Antilles françaises : suspension d’une campagne de recherche scientifique marine portant atteinte aux conditions de vie de la Baleine à bosse et du Cachalot
Le juge des référés du tribunal administratif de la Martinique suspend, par une ordonnance n° 2500144 du 4 mars 2025, l’exécution de l’arrêté préfectoral du 13 janvier 2025 relatif à la conduite d’une campagne de recherche scientifique marine dans les eaux sous souveraineté française envisagée du 1er mars 2025 au 20 avril 2025.
Le 13 janvier 2025, le préfet de la Martinique, délégué du gouvernement pour l’action de l’Etat en mer aux Antilles, autorise la flotte océanographique française à conduire une campagne de recherche scientifique marine baptisée « Garanti 2 » dans les eaux sous souveraineté française, à bord du navire de l’Institut français de recherche pour l'exploitation de la mer (IFREMER) dénommé « Atalante » pour une mission envisagée du 1er mars 2025 au 20 avril 2025, au niveau des zones côtières guadeloupéennes, martiniquaises et des îles du nord.
L’association Le Toto-Bois - association pour l’étude et la protection de la vie sauvage dans les petites Antilles (AEVA), l’association pour la sauvegarde et la réhabilitation de la faune des Antilles (ASFA), l’association Sea Shepherd France et l’association Vétérinaires pour la biodiversité saisissent alors le juge des référés en vue d’obtenir la suspension de cet arrêté et d’enjoindre l’Etat à prendre toutes les mesures nécessaires pour assurer le respect des libertés fondamentales liées à l’environnement et à réévaluer les conséquences environnementales.
Le juge relève que la campagne de recherche, qui a pour but d’acquérir des profils sismiques de haute résolution, prévoit l’utilisation de différents systèmes entrainant une intensité sonore sur un spectre de fréquences très important. Or, précisément, « les mois de mars et avril correspondent à la période de migration, de reproduction et de mise bas de la baleine à bosse (Megaptera novaeangliae) et du cachalot (Physeter macrocephalus), qui figurent sur la liste rouge des espaces menacées en France. Ils font également partie des espèces protégées ». De plus, les engins dits « impulsionnels » que les chercheurs entendaient utiliser peuvent déclencher « des réactions comportementales chez les cétacés, notamment du stress, une fuite, des changements migratoires, une interruption de l’activité en cours, des modifications du profil de plongée et du rythme respiratoire, une rupture de la relation mère/enfant, un masquage des émissions nécessaires pour leur communication ou leur perception de l’environnement, mais aussi des lésions physiologiques graves telles que des douleurs, une perte de l’audition temporaire ou permanente, des lésions des organes de l’audition mais aussi d’autres organes, qui peuvent être létales. »

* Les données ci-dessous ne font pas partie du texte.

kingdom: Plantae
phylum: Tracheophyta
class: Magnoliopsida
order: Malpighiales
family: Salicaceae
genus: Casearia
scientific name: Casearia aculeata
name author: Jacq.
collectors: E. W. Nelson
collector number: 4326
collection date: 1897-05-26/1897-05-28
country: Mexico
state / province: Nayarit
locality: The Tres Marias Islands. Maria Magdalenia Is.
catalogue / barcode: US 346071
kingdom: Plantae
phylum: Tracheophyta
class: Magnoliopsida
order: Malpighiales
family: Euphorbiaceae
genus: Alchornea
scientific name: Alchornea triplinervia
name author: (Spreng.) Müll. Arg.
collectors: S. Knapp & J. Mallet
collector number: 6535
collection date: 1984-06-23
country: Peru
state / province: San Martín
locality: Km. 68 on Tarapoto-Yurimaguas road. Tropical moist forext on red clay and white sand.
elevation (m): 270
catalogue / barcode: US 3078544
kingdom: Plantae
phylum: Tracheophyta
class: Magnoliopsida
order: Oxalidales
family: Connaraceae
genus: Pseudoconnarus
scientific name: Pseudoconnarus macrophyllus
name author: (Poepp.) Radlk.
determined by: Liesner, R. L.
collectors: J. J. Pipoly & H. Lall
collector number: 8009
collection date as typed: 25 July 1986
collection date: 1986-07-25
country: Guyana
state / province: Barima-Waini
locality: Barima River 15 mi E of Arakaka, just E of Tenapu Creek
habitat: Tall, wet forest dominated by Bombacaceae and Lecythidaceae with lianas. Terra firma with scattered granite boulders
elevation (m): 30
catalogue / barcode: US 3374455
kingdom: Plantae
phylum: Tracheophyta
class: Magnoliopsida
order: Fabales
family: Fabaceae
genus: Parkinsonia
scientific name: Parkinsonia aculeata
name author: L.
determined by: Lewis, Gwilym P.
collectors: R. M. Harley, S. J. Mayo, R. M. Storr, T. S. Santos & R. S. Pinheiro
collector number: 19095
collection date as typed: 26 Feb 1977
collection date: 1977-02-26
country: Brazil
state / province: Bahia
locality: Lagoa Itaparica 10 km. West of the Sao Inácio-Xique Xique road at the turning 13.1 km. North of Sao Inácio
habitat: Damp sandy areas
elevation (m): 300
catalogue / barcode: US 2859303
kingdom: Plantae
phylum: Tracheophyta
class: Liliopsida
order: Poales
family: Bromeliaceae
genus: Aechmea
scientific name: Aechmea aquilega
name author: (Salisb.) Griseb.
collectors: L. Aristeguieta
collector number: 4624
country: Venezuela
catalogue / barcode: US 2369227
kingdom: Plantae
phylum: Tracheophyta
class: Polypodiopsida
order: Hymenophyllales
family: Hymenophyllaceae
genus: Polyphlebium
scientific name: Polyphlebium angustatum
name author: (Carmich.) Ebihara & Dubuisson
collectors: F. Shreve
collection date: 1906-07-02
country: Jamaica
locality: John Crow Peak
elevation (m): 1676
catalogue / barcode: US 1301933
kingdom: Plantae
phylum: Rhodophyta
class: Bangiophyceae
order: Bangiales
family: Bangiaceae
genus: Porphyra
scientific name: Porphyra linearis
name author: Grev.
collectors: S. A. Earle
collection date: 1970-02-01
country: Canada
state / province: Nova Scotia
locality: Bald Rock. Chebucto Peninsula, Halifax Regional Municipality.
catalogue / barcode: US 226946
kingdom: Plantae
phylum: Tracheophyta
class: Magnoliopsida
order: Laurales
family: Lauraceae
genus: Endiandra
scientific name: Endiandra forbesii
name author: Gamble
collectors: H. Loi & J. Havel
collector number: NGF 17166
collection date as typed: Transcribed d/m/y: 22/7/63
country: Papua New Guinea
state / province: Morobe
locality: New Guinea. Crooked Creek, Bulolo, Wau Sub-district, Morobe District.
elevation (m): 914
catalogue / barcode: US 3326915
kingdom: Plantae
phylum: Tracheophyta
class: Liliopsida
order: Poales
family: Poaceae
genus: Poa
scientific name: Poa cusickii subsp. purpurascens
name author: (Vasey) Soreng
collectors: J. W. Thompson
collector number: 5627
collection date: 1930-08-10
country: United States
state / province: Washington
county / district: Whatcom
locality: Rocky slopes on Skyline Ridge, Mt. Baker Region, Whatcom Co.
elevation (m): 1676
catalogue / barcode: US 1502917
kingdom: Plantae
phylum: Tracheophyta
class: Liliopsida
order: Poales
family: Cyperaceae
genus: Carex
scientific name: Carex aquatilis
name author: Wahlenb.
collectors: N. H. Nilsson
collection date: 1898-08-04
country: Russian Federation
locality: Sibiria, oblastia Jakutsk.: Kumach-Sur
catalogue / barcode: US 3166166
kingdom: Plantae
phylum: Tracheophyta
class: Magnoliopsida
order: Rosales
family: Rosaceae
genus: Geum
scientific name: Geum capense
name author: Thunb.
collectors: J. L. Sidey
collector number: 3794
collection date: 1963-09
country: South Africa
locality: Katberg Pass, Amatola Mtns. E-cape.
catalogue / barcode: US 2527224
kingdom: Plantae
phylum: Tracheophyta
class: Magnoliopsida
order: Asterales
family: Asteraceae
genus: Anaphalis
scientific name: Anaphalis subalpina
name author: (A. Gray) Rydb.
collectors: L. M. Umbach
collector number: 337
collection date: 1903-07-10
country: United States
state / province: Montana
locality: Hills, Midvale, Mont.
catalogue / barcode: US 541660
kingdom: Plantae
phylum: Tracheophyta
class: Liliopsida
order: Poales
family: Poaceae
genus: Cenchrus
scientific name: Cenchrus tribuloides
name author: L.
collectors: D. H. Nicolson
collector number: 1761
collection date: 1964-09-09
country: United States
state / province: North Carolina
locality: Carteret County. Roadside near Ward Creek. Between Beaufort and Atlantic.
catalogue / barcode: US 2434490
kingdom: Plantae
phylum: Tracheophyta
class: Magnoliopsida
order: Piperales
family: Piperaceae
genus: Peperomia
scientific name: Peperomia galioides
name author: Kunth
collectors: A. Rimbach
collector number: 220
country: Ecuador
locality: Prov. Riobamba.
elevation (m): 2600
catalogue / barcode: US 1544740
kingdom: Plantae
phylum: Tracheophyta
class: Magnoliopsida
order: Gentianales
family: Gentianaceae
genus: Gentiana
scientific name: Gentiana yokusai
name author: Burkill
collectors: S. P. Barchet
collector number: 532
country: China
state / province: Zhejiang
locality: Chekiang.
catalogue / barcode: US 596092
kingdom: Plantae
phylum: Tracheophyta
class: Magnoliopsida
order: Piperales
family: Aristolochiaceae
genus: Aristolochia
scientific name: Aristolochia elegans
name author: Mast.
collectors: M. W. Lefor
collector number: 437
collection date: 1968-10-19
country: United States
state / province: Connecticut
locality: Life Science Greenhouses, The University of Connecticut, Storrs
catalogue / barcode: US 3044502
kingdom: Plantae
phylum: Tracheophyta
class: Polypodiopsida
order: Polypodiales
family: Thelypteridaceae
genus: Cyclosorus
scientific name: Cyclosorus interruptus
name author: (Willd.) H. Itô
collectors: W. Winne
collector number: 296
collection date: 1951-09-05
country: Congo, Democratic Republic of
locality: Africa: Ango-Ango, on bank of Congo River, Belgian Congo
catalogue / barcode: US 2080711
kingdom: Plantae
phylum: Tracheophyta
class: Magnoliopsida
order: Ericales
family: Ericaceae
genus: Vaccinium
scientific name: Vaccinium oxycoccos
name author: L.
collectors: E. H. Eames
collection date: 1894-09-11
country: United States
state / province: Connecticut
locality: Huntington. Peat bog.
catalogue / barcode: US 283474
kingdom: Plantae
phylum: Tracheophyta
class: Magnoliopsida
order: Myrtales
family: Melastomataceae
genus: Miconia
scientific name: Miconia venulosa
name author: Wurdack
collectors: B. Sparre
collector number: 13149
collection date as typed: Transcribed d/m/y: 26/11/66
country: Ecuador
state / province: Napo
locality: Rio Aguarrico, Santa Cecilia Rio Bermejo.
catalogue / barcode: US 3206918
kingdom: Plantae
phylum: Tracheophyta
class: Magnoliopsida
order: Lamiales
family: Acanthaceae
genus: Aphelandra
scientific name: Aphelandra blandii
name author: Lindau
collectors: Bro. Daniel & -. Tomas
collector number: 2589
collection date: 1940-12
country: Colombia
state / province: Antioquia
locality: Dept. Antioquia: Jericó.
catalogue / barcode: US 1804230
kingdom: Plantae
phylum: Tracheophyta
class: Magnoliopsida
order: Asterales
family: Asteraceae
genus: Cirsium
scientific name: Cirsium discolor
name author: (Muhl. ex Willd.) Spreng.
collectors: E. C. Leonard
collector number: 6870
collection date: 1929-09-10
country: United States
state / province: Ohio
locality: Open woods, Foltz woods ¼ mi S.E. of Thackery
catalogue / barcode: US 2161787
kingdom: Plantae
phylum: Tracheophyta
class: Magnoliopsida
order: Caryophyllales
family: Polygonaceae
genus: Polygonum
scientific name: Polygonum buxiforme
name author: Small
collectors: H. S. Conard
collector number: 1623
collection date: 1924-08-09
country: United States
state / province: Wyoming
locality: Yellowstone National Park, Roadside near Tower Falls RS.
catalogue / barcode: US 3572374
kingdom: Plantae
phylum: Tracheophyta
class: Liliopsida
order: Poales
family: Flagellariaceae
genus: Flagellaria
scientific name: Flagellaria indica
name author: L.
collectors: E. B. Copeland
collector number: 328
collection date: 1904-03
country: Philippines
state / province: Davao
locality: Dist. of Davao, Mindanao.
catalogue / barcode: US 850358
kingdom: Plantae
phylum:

Dans ces conditions, le juge des référés retient qu’il n’est « fait état d’aucune urgence ou nécessité particulière », à ce que la campagne de recherche se déroule précisément pendant la période critique de migration, de reproduction et de mise à bas de la Baleine à bosse et du Cachalot. Aussi l’arrêté, qui « est de nature à générer des effets néfastes et irréversibles sur l’équilibre et la conservation de ces espèces protégées » porte une atteinte grave et manifestement illégale au droit de chacun de vivre dans un environnement équilibré et respectueux de la santé, tel que proclamé par l’article premier de la Charte de l’environnement. Le juge des référés en suspend donc l’exécution.